Dec. 21 (Bloomberg) -- Thorntons Plc, a U.K. chocolate maker, said full-year profit will fall short of forecasts because people are spending less and supermarket promotions are affecting margins.
The stock fell as much as 13.5 pence, or 36 percent, to 24.5 pence, in London trading, the lowest since 1989. It was down 30 percent, at 26.5 pence, at 8.25 a.m. It has fallen 75 percent this year.
The company will break even at the pretax level when exceptional items, impairment and lease charges are taken into account, it said in a Regulatory News Service statement.
“What’s hurt Thorntons this year has been the fact there’s a lot more promotion in supermarkets and suppliers are invited to share some of that pain,” David Jeary, an analyst at Investec Securities, who has a “hold” recommendation, said by phone. “On a 12-month view the outlook could remain challenging.”

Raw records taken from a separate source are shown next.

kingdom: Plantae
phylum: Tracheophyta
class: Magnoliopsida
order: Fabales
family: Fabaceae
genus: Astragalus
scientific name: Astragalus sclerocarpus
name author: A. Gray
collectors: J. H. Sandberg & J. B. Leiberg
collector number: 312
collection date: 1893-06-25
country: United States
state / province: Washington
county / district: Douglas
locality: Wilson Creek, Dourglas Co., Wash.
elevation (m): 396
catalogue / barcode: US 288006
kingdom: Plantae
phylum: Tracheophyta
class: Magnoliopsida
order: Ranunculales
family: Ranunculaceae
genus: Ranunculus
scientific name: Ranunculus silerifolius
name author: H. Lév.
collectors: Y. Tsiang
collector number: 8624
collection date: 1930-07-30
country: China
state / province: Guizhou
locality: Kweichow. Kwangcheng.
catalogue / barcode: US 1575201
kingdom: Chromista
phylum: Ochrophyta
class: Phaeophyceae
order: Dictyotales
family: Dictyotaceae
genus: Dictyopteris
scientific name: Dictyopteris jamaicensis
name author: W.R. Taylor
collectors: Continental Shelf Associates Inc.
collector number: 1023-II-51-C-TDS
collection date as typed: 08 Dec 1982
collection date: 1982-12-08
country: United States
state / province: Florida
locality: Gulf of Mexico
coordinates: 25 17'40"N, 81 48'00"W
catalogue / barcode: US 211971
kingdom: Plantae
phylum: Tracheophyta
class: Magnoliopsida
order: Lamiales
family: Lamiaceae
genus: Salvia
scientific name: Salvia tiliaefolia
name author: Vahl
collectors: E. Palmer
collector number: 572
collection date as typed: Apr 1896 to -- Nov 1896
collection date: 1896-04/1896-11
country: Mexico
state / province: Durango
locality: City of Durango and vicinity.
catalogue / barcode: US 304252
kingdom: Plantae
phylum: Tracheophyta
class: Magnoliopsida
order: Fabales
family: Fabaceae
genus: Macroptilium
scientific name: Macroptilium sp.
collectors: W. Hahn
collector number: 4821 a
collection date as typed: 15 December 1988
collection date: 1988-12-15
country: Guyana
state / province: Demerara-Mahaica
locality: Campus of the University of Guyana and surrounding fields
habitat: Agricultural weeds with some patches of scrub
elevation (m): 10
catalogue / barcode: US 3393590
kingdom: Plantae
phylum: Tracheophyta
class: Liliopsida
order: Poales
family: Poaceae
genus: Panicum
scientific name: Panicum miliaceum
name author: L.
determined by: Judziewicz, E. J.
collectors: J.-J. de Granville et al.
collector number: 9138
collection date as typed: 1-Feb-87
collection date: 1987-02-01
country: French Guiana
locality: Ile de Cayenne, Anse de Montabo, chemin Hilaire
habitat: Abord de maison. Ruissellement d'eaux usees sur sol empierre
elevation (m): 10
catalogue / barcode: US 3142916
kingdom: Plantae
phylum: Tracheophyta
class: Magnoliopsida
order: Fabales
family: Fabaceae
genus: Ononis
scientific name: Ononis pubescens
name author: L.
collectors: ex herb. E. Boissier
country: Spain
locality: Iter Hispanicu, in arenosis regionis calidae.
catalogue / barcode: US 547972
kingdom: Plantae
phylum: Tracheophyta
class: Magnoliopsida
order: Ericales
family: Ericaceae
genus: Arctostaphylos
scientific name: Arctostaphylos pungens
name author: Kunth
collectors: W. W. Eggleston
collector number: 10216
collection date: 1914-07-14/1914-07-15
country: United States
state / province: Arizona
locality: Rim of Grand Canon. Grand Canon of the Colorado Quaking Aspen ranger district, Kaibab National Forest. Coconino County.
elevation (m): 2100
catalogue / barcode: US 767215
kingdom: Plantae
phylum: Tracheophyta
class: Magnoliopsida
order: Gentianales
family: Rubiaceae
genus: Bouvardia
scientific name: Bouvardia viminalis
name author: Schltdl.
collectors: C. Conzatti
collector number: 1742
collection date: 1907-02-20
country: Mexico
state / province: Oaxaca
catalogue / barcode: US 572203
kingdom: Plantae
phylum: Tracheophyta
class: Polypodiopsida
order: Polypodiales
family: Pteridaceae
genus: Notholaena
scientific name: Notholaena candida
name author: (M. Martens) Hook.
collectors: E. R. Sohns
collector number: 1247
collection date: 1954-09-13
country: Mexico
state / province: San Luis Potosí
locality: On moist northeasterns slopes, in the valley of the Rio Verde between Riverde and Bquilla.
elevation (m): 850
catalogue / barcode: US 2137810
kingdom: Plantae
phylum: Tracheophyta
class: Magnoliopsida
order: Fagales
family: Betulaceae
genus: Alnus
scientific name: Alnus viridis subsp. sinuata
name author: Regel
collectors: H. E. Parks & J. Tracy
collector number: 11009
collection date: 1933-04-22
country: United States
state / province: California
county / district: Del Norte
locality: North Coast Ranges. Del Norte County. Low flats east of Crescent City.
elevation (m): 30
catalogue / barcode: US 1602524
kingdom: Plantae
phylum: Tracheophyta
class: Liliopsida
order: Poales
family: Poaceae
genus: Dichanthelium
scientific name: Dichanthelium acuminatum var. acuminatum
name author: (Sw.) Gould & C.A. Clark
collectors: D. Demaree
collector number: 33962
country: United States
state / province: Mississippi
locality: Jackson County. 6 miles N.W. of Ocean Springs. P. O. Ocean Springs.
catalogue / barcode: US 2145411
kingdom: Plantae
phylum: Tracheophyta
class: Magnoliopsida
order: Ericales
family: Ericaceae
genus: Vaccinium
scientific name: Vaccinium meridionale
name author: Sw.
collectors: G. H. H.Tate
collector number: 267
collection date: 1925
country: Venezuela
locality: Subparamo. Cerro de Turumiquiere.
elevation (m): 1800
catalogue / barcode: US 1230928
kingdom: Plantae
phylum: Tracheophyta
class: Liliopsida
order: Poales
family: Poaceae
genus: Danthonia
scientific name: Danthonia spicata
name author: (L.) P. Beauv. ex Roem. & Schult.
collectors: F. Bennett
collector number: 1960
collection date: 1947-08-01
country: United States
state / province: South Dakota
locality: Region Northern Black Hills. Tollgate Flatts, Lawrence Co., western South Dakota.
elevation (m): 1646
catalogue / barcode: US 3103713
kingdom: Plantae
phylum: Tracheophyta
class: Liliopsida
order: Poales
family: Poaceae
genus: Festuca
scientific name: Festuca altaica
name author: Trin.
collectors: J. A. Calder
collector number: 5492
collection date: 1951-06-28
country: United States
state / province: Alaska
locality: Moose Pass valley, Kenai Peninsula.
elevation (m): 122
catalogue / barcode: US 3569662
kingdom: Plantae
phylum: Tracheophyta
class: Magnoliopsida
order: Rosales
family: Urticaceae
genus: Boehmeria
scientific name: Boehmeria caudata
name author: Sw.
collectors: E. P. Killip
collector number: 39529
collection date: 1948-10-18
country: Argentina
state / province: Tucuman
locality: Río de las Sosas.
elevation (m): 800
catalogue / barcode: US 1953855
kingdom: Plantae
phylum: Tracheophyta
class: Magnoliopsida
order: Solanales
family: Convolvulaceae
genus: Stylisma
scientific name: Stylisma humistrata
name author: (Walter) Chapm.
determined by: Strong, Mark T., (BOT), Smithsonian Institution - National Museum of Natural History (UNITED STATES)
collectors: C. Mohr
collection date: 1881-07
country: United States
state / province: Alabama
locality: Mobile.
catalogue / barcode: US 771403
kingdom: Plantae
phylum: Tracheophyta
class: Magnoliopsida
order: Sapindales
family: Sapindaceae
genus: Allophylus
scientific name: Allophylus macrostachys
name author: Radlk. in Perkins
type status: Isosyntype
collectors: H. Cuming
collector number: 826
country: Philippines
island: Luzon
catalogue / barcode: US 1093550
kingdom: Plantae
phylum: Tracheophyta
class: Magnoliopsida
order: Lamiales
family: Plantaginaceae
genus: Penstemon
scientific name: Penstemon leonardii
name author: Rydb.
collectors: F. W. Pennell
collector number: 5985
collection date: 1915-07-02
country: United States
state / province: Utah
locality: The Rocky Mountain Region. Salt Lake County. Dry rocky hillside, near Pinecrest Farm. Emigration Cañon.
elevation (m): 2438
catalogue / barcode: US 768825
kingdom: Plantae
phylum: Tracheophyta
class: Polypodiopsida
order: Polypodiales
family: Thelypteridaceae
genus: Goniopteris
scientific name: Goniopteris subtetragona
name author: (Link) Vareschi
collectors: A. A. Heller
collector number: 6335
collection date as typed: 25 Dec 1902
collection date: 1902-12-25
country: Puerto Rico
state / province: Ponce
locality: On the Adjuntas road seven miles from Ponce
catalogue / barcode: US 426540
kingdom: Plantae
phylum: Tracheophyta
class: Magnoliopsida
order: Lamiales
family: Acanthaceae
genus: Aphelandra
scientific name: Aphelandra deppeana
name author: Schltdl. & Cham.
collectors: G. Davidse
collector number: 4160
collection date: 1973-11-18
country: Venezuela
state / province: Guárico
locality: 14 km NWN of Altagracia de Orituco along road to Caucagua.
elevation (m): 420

U.K. consumer confidence fell this month to its lowest level since February 2009 as pessimism about the economy increased amid continuing turmoil in the euro area, GfK NOP Ltd., a London-based research group, said today. An index of sentiment dropped two points from November to minus 33.
Thorntons, based in Alfreton, central England, said in October that 14-week total sales declined 7.6 percent to 46.5 million pounds ($73 million), in line with management forecasts. Own-store sales declined 10.1 percent to 23.4 million pounds in a “tough retail market.”
A further trading update will be issued on Jan. 12.